§ **WHAT THE TASK ASKS**:
Pick out every line in the items below that contains the word "series" with matching case, and copy each of those lines.

*** WORKING DATA Section Begins ***

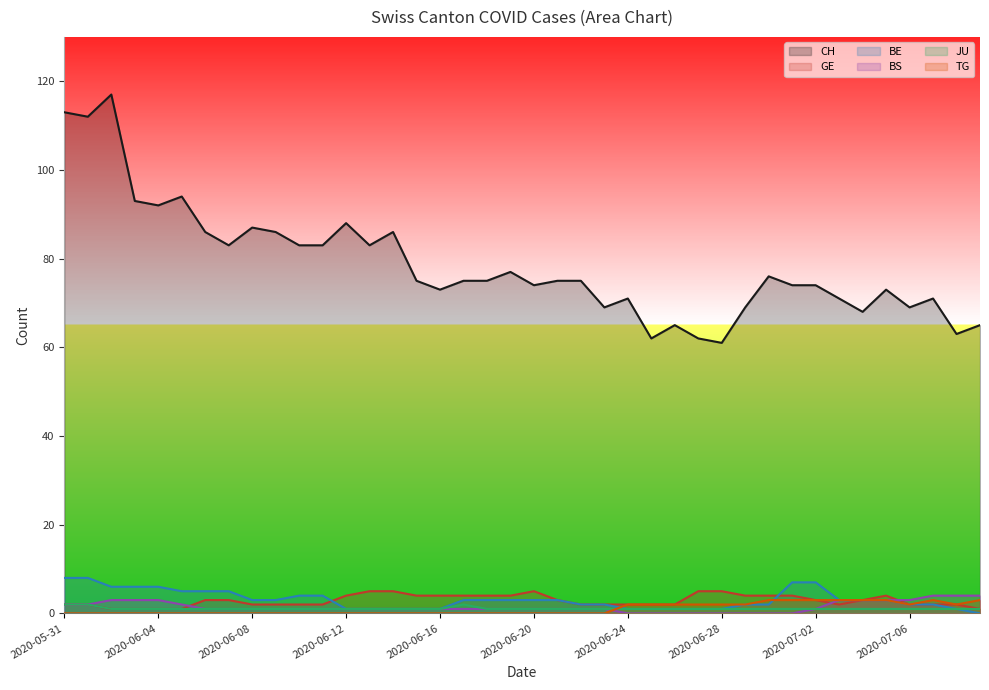

What is the greatest value displayed?

117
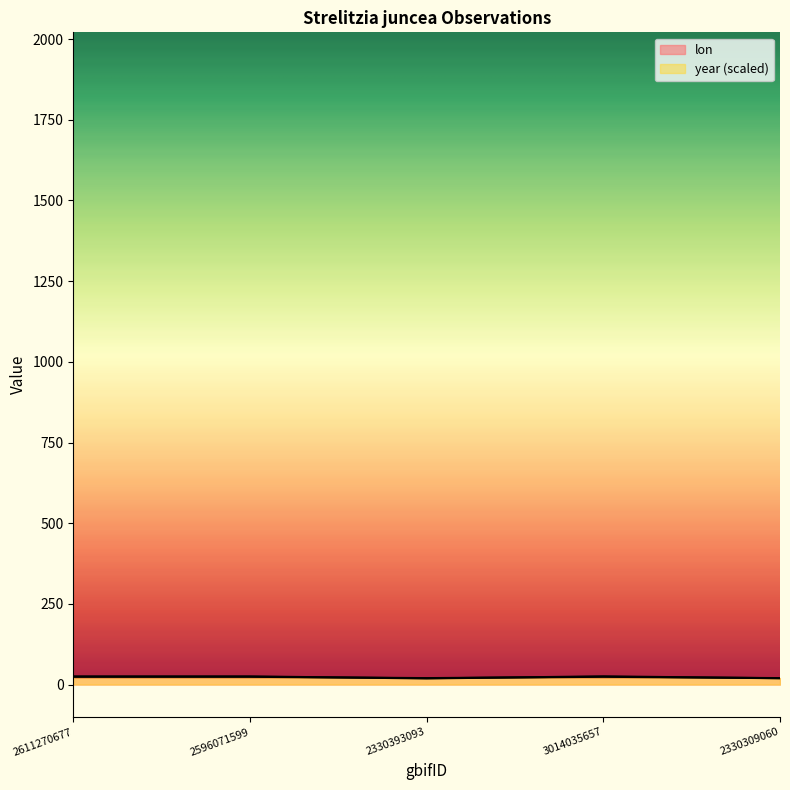

Is it true that year equals 20.0 at 2330309060?

True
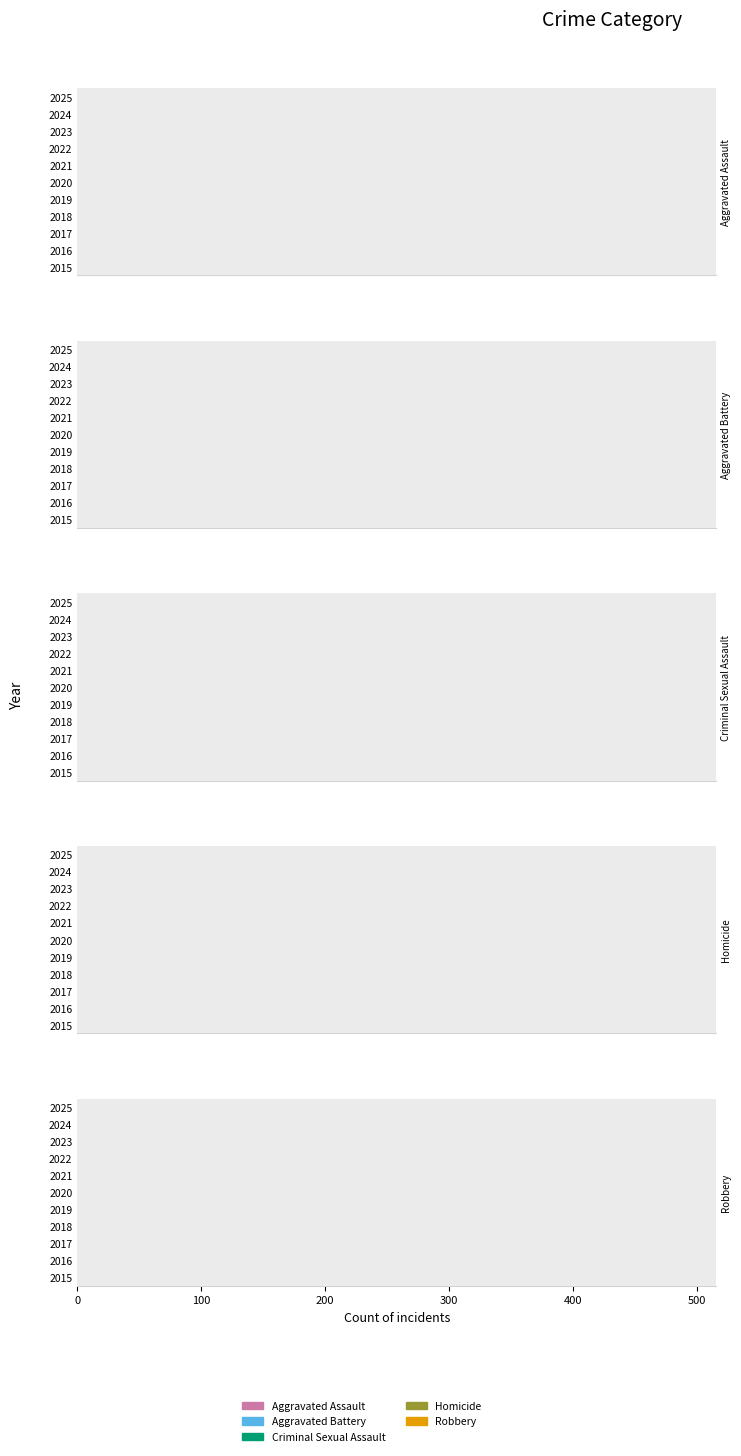

Which series reaches the minimum Y coordinate?

Aggravated Assault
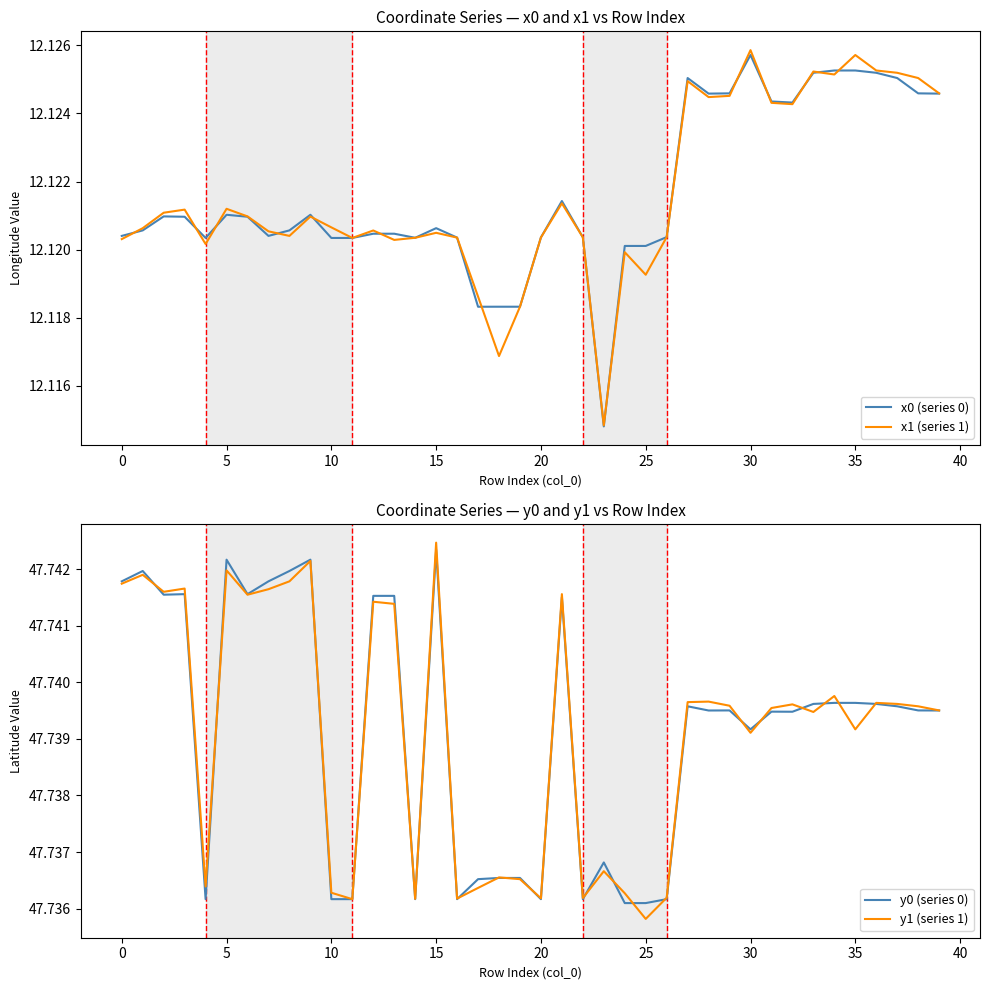

The value of y0 (series 0) at 37 is 69.1. True or false?

False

*** WORKING DATA Section Ends ***

§ **WRITTEN REPLY**:
Which series reaches the minimum Y coordinate?
The value of y0 (series 0) at 37 is 69.1. True or false?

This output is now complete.